Alcohol for Women

Women and alcohol really don’t mix. The health consequences of drinking alcohol are more serious for women than men.

It’s commonly believed that men can hold their liquor better than women can, but that’s only part of the story. Research shows that alcohol also takes more of a toll on women physically, mentally and socially.

A study by researchers at the University of Michigan School of Public Health and Washington University looked at more than 400 people during a 15-year period to study the long-term effects of alcohol. It found that women who drank heavily reported more difficulty in everyday tasks such as climbing stairs, carrying groceries or taking care of family members, than men did.

“On most of the measures, the women were more seriously disabled than the men,” says Kyle Grazier, Ph.D., associate professor in the department of health management and policy at the University of Michigan and lead author of the study. The study was presented last year at the First World Congress on Women and Mental Health in Berlin.

Study subjects were divided into three groups: those who were alcoholics throughout the whole period, those who were alcoholics at the beginning of the study and those who were not alcoholics. Women were adversely affected by alcohol whether they had been drinking heavily for 20 years or had stopped drinking in the past five years. Alcohol affected the time they spent at work or social activities and, in general, compromised their health more than men.

“It’s very consistent with what other researchers have reported about alcohol having a more accelerated course toward negative effects in women,” says Kathleen Bucholz, Ph.D., who worked on the study with Grazier and is a research professor in the department of psychiatry at Washington University in St. Louis.

Different reactions

Other research has indeed shown that women react to alcohol differently from men in many ways. One of these is that they tend to get intoxicated quicker, even when taking into account the difference in body weight.

According to a report by the National Institute on Alcohol Abuse and Alcoholism (NIAAA), women absorb and metabolize alcohol differently from men. Because they have less body water than men of the same weight, their blood alcohol concentrations are higher after drinking equivalent amounts. While women are less likely to get behind the wheel after drinking, the report said that they have a higher risk of dying in a crash if they do drive.

What’s more, women are more vulnerable to alcohol-related organ damage, trauma and social difficulties.

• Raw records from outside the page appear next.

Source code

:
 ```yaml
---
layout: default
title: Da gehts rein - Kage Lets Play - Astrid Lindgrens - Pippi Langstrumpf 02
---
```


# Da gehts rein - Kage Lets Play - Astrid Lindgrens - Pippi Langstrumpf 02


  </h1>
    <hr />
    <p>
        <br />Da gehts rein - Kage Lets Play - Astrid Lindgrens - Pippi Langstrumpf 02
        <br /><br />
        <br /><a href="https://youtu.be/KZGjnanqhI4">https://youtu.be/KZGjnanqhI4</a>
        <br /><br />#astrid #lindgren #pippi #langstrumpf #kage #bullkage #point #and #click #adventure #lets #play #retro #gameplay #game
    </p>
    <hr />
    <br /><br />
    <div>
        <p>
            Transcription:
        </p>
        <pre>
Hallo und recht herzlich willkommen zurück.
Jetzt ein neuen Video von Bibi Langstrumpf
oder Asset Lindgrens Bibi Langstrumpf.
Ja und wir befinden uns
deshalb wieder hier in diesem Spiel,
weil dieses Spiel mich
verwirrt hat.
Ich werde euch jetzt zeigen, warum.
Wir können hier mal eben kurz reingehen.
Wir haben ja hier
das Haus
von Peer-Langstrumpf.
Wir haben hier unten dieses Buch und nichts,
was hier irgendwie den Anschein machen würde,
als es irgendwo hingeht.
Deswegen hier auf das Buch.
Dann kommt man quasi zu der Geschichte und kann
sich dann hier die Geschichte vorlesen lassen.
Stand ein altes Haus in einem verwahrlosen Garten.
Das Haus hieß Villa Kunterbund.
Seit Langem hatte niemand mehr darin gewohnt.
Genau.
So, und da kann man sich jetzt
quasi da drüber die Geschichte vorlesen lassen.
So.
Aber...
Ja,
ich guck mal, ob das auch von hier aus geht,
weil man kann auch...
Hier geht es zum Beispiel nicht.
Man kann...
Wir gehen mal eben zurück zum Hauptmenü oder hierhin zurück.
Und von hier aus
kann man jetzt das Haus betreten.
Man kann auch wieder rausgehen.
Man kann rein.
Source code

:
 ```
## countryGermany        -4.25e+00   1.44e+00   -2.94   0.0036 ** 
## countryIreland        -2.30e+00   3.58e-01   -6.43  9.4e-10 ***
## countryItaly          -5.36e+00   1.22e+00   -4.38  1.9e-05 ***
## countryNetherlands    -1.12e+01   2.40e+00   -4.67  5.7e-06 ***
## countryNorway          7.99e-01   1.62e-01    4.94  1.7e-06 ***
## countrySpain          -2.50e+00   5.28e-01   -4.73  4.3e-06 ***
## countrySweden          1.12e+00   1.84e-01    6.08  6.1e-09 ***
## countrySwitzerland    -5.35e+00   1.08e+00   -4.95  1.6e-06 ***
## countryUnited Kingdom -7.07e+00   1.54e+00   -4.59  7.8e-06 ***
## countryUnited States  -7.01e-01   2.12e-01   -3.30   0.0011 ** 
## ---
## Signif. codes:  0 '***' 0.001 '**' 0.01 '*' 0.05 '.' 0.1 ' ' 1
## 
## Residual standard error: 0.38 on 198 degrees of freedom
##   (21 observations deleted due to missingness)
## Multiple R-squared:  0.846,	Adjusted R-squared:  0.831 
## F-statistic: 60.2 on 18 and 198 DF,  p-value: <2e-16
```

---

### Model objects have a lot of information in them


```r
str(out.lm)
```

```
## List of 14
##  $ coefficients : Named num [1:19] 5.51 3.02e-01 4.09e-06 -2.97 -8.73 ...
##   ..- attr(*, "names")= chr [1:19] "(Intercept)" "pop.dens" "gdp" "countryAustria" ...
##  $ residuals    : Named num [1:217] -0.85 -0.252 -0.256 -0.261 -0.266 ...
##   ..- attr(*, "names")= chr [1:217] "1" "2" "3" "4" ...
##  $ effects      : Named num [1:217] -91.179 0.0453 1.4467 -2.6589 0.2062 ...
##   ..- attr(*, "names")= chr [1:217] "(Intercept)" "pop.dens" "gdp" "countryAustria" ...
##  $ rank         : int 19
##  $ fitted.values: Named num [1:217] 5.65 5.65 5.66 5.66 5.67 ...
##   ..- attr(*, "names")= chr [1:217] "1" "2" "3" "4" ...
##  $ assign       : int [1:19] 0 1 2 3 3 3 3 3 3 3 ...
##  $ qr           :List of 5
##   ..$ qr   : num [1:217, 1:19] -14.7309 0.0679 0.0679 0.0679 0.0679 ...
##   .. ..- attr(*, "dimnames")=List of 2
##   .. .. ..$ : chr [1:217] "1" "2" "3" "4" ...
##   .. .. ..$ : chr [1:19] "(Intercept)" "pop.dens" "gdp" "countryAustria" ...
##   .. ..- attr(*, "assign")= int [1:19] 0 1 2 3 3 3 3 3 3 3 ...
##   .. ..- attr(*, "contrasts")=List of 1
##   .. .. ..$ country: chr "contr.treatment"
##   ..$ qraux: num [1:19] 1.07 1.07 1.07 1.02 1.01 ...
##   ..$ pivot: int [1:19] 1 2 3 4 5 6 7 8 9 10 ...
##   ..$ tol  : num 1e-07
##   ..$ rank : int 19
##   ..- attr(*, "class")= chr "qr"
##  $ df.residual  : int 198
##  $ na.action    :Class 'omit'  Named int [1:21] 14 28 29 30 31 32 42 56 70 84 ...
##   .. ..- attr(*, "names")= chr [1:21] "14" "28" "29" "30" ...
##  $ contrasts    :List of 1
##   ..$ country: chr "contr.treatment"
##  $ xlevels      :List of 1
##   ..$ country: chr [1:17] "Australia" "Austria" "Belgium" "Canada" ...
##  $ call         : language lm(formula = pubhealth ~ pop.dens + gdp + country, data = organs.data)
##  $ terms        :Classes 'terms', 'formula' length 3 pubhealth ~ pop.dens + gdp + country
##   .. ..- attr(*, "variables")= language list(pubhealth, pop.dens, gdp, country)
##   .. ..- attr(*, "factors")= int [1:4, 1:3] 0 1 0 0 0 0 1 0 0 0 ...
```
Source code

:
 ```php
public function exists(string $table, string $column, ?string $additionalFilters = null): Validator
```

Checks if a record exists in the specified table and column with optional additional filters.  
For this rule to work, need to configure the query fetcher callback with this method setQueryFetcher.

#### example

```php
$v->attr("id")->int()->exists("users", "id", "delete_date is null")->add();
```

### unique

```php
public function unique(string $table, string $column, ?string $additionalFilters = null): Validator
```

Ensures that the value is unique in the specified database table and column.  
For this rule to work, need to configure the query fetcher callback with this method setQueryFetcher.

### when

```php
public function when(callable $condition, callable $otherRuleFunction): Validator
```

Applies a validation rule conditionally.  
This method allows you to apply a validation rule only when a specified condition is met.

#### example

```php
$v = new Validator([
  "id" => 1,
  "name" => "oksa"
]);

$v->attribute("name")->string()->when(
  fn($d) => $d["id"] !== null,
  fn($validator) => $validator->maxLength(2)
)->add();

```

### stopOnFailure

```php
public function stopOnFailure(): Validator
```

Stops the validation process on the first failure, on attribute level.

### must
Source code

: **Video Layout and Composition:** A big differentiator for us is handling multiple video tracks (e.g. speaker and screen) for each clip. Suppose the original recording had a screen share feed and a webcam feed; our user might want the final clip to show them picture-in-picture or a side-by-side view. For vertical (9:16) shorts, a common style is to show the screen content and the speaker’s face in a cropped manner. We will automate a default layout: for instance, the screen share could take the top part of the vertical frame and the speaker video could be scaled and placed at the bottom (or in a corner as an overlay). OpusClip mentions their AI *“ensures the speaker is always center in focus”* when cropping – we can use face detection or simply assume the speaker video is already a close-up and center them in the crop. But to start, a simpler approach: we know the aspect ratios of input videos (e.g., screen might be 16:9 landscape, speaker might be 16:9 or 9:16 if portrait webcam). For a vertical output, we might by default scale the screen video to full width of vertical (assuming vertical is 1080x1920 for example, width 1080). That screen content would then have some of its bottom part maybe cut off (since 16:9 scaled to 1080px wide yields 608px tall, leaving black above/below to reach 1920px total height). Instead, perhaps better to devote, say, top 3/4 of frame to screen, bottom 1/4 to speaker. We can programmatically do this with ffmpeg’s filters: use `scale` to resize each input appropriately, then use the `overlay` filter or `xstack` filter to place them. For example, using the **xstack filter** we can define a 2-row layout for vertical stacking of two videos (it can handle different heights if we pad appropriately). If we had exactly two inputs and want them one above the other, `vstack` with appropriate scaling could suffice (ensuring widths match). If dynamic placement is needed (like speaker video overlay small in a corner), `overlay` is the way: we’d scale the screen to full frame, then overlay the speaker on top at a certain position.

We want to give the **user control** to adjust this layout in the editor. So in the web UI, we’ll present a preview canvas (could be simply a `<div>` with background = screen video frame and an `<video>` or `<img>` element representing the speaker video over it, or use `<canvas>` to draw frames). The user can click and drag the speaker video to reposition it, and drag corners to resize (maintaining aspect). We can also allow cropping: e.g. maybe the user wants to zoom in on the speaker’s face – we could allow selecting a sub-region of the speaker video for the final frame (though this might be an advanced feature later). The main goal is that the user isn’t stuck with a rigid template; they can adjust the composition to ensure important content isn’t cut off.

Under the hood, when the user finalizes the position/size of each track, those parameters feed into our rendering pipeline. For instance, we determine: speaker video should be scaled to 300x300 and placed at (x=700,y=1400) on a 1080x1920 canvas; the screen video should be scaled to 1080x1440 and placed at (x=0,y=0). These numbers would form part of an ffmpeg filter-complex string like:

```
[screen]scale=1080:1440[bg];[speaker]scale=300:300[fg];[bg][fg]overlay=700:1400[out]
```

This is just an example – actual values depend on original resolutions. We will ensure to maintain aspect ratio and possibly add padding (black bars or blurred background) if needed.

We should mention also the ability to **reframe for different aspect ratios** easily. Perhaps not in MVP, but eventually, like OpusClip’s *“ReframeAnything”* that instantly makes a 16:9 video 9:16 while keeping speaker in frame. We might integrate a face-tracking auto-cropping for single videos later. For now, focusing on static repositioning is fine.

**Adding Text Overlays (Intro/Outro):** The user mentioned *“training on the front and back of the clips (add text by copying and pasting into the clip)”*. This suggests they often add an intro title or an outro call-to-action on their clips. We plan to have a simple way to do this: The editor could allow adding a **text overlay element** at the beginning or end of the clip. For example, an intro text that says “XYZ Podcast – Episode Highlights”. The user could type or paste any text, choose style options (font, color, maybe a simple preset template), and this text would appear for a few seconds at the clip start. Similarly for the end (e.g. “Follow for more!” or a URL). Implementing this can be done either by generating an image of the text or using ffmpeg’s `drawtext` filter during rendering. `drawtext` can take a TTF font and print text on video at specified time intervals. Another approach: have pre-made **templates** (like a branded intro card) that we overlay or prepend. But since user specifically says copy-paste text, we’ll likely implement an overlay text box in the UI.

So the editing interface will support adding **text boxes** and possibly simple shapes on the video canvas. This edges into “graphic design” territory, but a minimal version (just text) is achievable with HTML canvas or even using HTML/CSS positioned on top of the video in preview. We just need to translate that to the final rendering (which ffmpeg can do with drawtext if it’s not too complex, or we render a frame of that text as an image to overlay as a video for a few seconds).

Women who are heavy drinkers tend to develop liver disease more quickly than men, and they may be more vulnerable to alcohol-induced brain damage, according to the report.

There may be other factors that tie in with how alcohol affects women versus men. Women who are alcohol-dependent tend to be using other drugs as well, which could impair their health, according to Carol Boyd, Ph.D., director of the Substance Abuse Research Center and professor of women’s studies at the University of Michigan.

Boyd has conducted studies of college students and their drinking habits and has found that, “When young women drink too much, the consequences are quite notable.” They have more trouble with their grades and miss more classes than their male counterparts, she said. According to the NIAAA report, there is a relationship between how much female college students drink and the incidence of sexual victimization and dating violence.

How much is too much?

Of the estimated 15 million people who abuse alcohol in the United States, nearly one-third of them are women, according to the National Women’s Health Information Center of the U.S. Department of Health and Human Services.

But what constitutes alcohol abuse as opposed to moderate drinking? According to the NIAAA, moderate alcohol use is one drink per day for women, two for men. One drink is equal to a 5-ounce glass of wine, 12 ounces of beer or 1.5 ounces of hard liquor. Boyd, however, has her own rule about how to tell if you’re drinking too much. She calls it the 0-1-2-3 rule and uses it to help women gauge if they’re close to the line of alcohol abuse.

Her 0-1-2-3 rule is this:

  • You should not drink if you’re pregnant or have a medical condition that will be made worse by drinking.
  • Never have more than one drink an hour.
  • Never drink two days in a row.
  • Never have more than three drinks in a 24-hour period.

So what about having a glass of wine with dinner every night, which isn’t harmful. There is some leeway in the 0-1-2-3 rule, Boyd says. But because it’s easy for women who drink every day to slip into drinking too much, she advises caution. “If women drink every day, they need to acknowledge it and watch it,” she says.

Women also can ask themselves certain questions to determine if they may have a drinking problem. According to Boyd, if you answer “yes” to two or more of the following, it’s a red flag:

  • Have you ever felt you should cut down on your drinking?
  • Have people annoyed you by criticizing your drinking?
  • Have you ever felt guilty about your drinking?
  • Have you ever had an eye-opener, a drink first thing in the morning to steady your nerves?

Other questions might include whether other people have complained about your drinking and whether you have to drink more now than you used to for the same effects. People with more than two positive answers should be prepared to take the next step. “They would need to see somebody about the fact that they possibly have a problem,” says Boyd.